Un nuovo paradigma culturale
È qui che si gioca anche il nuovo paradigma, quello dell’Impresa 5.0, che è, a mio avviso, prima di tutto un paradigma culturale. Persone aperte, inclusive, capaci di immaginare, intuire, sentire e non solo pensare. Persone empatiche, capaci di – sentire dentro – sentire dentro la Vita, e di agire in coerenza con questo. Tocca a noi, e a ciascuno di noi, insieme occuparcene: è nostra comune responsabilità. Una società umanocentrica, sostenibile e resiliente è quella che sapremo costruire tutti insieme.
Ci sono molti modi per vivere la responsabilità sociale e molte skills aiutano a farlo.
Sull’importanza di “lavorare” per sé stessi, per la propria “impresa di vita”, e per avere il coraggio di cominciare da sé, perché una cosa è certa, il “capitale” umano, ovvero quel mix di abilità, caratteristiche personali, talenti, sostenuto da un portfolio di skills ben diversificato e resiliente, costituisce le fondamenta e gli ingranaggi per far funzionare bene qualsiasi progetto di società dell’oggi e del futuro.

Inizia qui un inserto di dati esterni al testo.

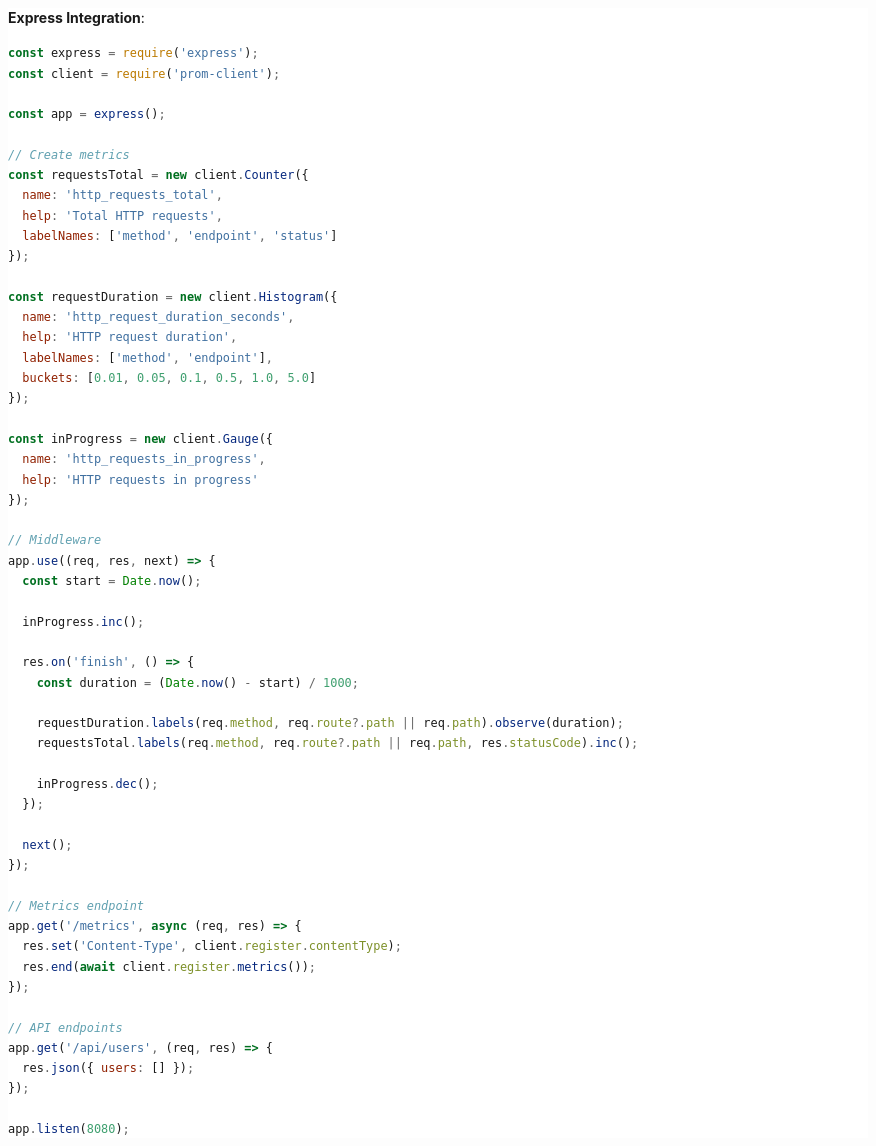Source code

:**Express Integration**:
```javascript
const express = require('express');
const client = require('prom-client');

const app = express();

// Create metrics
const requestsTotal = new client.Counter({
  name: 'http_requests_total',
  help: 'Total HTTP requests',
  labelNames: ['method', 'endpoint', 'status']
});

const requestDuration = new client.Histogram({
  name: 'http_request_duration_seconds',
  help: 'HTTP request duration',
  labelNames: ['method', 'endpoint'],
  buckets: [0.01, 0.05, 0.1, 0.5, 1.0, 5.0]
});

const inProgress = new client.Gauge({
  name: 'http_requests_in_progress',
  help: 'HTTP requests in progress'
});

// Middleware
app.use((req, res, next) => {
  const start = Date.now();

  inProgress.inc();

  res.on('finish', () => {
    const duration = (Date.now() - start) / 1000;

    requestDuration.labels(req.method, req.route?.path || req.path).observe(duration);
    requestsTotal.labels(req.method, req.route?.path || req.path, res.statusCode).inc();

    inProgress.dec();
  });

  next();
});

// Metrics endpoint
app.get('/metrics', async (req, res) => {
  res.set('Content-Type', client.register.contentType);
  res.end(await client.register.metrics());
});

// API endpoints
app.get('/api/users', (req, res) => {
  res.json({ users: [] });
});

app.listen(8080);
```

Noi siamo i portatori di cambiamento culturale ed abbiamo il dovere di esserlo e per questo abbiamo il dovere di crescere ed evolverci in un contesto inclusivo e sostenibile per le nuove generazioni. Per riprenderci un mondo sano e pieno di opportunità, un mondo che costruiamo con la nostra persona, la nostra forza, e non l’imitazione di un modello virtuale proposto dai social che non ci appartiene e non evolve, ed è debole perché fine a se stesso, senza prospettiva, sterile e non produttivo di un futuro lungimirante per un Paese sempre più 5.0.